[[ The records open ]]

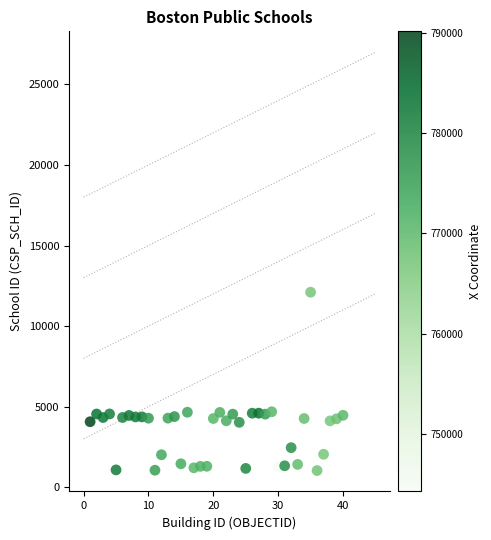

What is the range of Y values (max minus min)?

11071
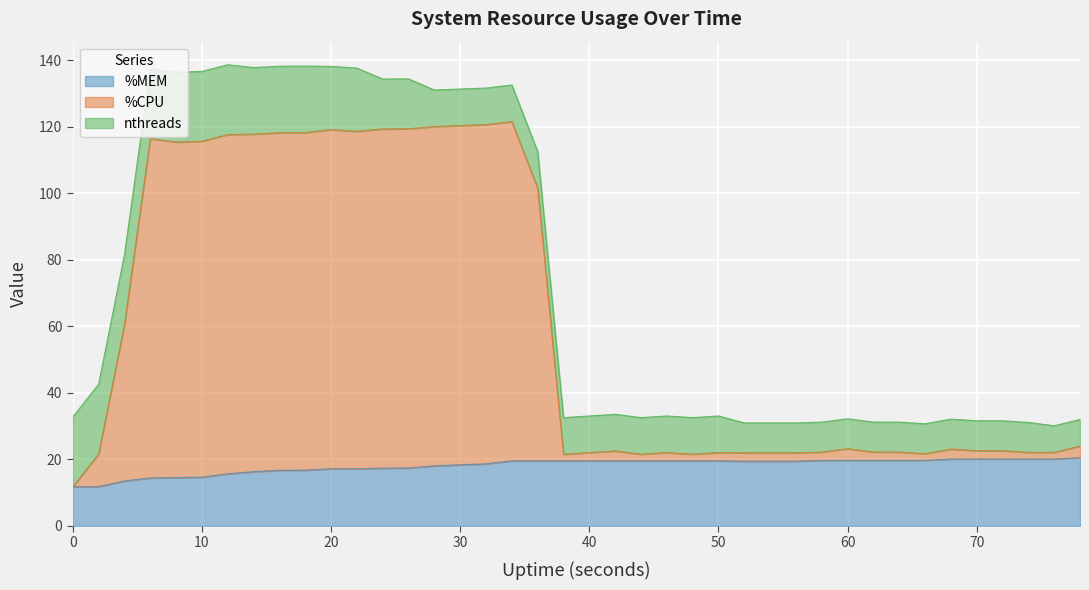

What is the lowest value of the %MEM series?

11.7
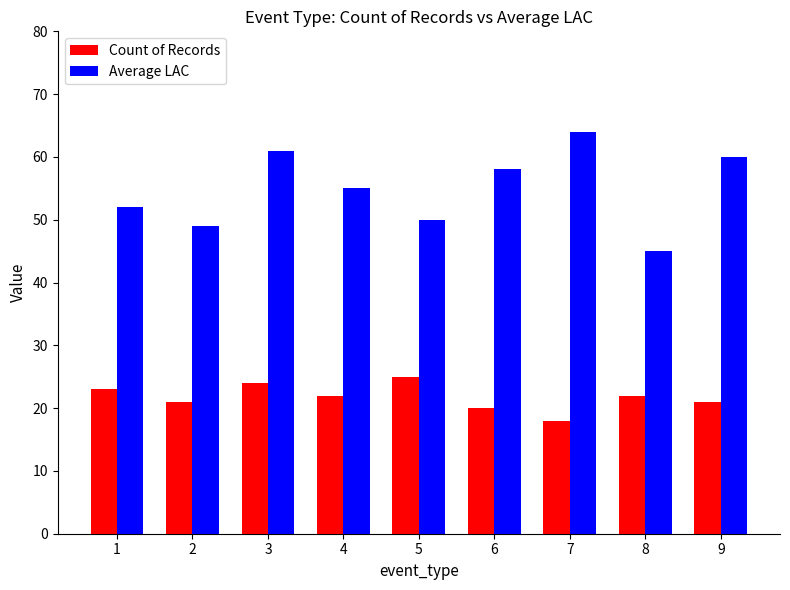

What is the total value across all series at 8?

67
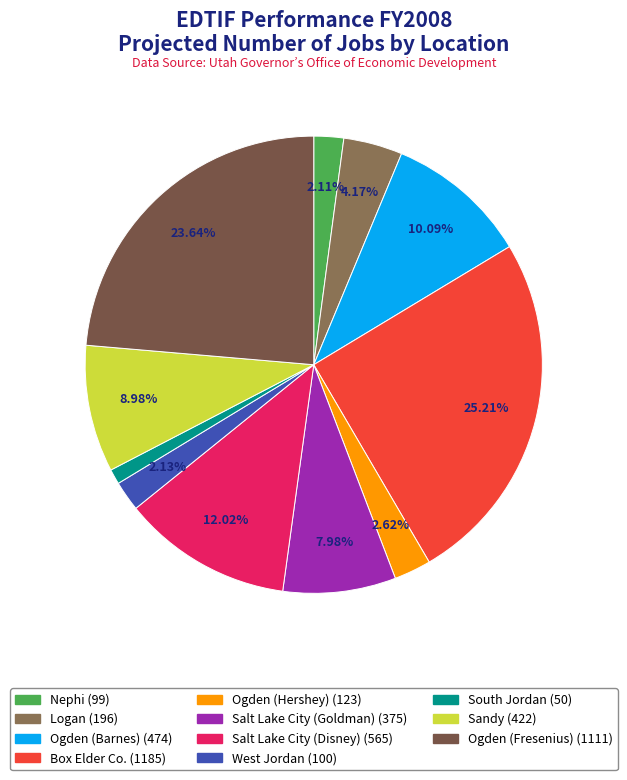

To the nearest percent, what is the average slice percentage?

9%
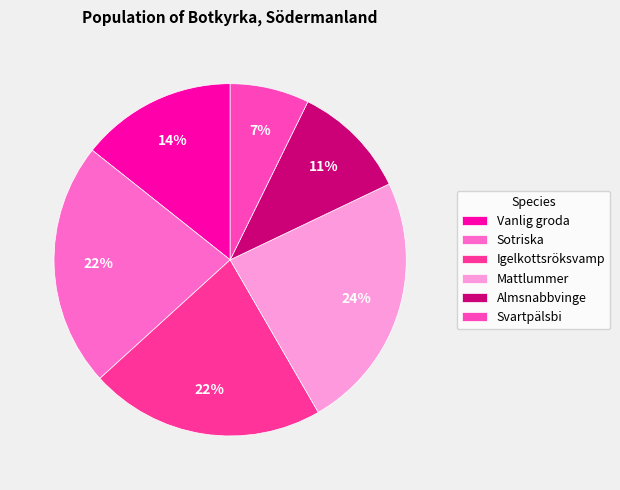

Is it true that Mattlummer is 24% of the pie?

True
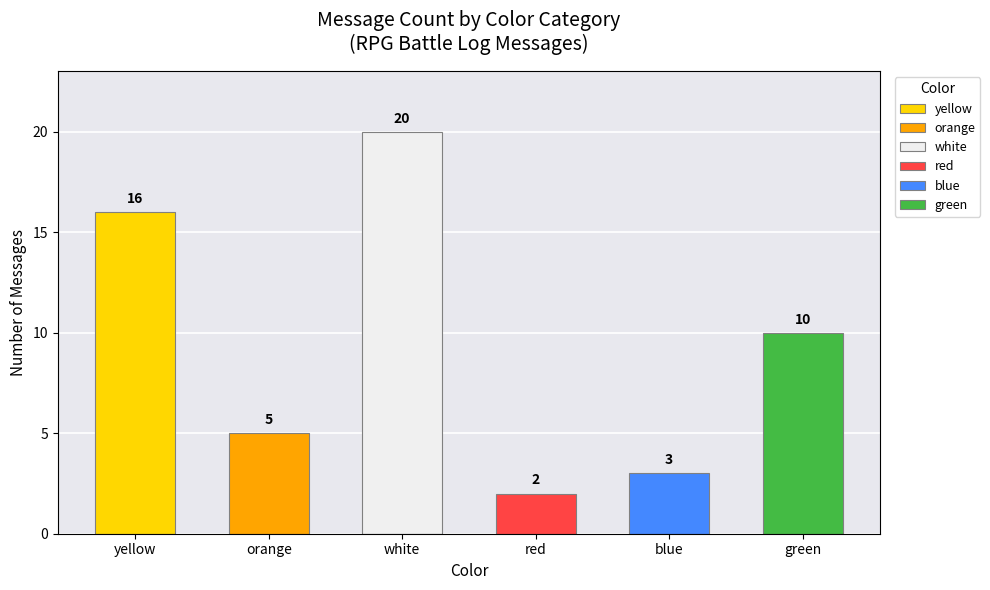

Rank the categories by value from highest to lowest.

white, yellow, green, orange, blue, red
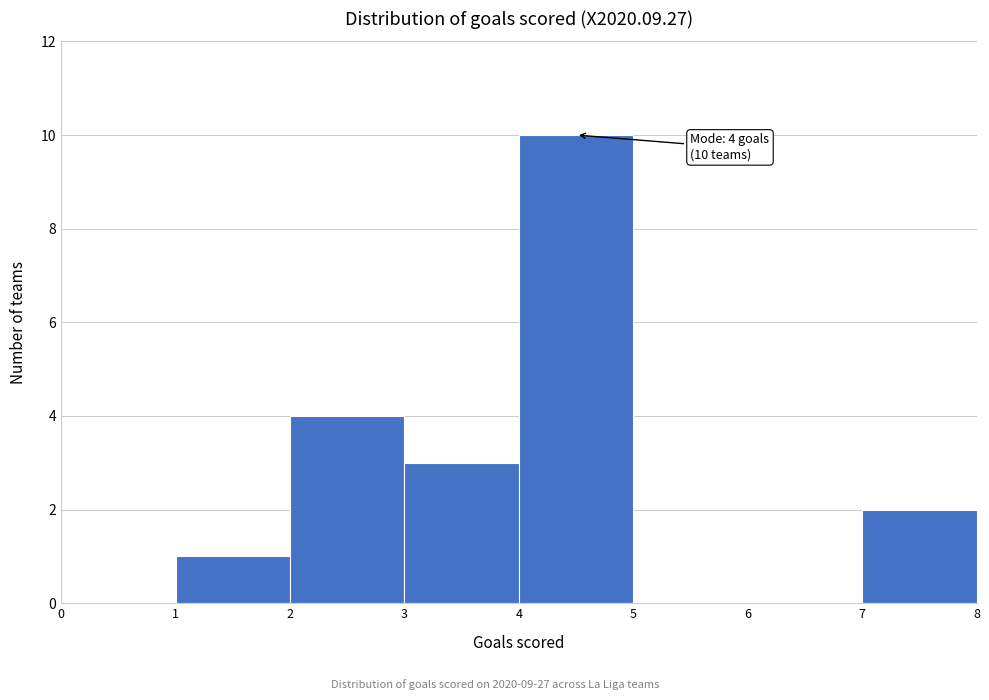

Over which range of the x-axis is the bar tallest?

4 to 5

[[ The records closed ]]

Problem to solve
Pull out each line of the listing above that contains the string "lowest" and copy those lines in full.

Answer to this task
What is the lowest value of the %MEM series?
Rank the categories by value from highest to lowest.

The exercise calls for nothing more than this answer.